U.S. household debt is at an all-time high. Savings rates are dwindling and nearing a low. What’s so awful about this picture? Low personal savings rates often foreshadow recessions, according to a working paper by the International Monetary Fund, posted last August.
Savings rates declined as income, employment and net worth recovered from the financial crisis and Great Recession, the study notes.
The household savings rate decreased to 6% in November 2018 from 6.20% in October. In contrast, from 1959 to 2018, the rate averaged 8.82%, according to Trading Economics.
In October 2018, credit card debt totaled $1.037 trillion, up 10.7% from September, the Federal Reserve reported. Overall consumer debt rose at an annual 7-3/4% rate.

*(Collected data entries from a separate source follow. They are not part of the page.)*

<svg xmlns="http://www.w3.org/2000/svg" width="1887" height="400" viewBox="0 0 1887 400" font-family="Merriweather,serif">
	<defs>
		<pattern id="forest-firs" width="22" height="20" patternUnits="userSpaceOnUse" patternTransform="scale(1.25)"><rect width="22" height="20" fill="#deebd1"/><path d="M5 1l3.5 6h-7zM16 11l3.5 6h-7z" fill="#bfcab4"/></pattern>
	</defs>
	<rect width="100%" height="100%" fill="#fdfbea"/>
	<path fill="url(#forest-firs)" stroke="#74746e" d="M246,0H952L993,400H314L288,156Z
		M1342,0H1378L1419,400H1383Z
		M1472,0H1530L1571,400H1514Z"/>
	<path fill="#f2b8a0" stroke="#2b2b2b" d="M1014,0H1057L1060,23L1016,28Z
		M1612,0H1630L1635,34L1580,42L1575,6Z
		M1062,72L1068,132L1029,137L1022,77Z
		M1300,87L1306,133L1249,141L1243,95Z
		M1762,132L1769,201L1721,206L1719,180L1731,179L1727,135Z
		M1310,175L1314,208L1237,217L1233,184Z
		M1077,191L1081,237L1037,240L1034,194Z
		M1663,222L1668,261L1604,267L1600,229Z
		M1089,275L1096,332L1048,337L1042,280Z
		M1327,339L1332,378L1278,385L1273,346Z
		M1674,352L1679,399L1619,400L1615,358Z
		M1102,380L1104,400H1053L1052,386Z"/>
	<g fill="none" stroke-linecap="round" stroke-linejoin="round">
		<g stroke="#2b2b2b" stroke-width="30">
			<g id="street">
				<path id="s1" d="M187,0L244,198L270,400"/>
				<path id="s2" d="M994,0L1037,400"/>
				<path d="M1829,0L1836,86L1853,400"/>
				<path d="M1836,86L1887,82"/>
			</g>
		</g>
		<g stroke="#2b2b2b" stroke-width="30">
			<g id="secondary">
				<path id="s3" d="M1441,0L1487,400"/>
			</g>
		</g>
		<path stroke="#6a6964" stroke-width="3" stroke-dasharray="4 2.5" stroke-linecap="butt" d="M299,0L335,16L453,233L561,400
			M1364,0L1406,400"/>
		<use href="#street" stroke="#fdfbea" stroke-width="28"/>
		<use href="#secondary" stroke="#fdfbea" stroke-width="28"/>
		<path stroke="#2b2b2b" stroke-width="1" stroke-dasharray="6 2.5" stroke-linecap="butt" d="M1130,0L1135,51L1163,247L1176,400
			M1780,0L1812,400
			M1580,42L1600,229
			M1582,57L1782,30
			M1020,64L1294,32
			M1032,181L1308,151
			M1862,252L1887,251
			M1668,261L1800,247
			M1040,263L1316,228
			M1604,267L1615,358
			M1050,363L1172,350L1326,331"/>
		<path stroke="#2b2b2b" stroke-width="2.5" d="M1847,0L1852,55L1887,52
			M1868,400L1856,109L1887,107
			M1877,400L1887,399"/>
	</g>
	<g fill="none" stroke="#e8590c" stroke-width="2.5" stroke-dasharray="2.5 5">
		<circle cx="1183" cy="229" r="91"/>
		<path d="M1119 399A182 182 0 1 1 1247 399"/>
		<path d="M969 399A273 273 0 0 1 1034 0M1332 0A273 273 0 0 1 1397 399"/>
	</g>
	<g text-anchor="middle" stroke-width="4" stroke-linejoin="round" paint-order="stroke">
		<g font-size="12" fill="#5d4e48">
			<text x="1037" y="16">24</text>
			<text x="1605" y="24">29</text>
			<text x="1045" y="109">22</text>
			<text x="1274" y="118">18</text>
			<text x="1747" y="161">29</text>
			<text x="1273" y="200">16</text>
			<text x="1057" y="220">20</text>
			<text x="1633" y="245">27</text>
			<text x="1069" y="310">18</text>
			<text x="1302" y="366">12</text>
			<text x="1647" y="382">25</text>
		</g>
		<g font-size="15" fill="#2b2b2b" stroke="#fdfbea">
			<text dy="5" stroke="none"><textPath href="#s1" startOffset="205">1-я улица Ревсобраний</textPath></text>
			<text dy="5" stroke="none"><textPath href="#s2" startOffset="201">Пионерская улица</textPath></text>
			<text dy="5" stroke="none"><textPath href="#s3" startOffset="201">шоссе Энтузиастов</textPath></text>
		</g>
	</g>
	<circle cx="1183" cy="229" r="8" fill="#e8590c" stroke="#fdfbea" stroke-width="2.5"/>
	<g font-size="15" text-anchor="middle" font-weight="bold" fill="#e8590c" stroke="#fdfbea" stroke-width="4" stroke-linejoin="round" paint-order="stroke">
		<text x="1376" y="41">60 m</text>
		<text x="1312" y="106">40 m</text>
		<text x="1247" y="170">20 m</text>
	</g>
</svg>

Now comes former Securities and Exchange Commission policymaker Norm Champ with a strong recommendation for financial advisors and consumers. After the global meltdown, the ex-SEC director of investment management helped stabilize the U.S. financial system and set policy changes intended to protect investors.
His advice to FAs now: “Help your clients get in shape so they’re reducing debt and not incurring new debt,” Champ says in an interview with ThinkAdvisor. ”Don’t let them fall into the spending and credit card trap. People are buying all this junk — the smartphone and all its accompaniments are burning a hole in people’s pockets.”
Champ, who wrote “Going Public: My Adventures Inside the SEC and How to Prevent the Next Devastating Crisis” (2017), is finishing up the manuscript for his next book, which is on personal finance and called “Mastering Money,” due out from McGraw-Hill later this year.
He’s on a mission to convince Americans to spend less, get a job, save money and then invest tax-deferred. It’s basic financial literacy and the crux of his new book.
“Yes, we’re a consumer economy; so the government has an incentive to get you to spend. But I’m not looking for [it] to crack down on [spending and savings],” Champ says. “I want people to strengthen themselves and resist [excessive] buying in order to improve their lives.”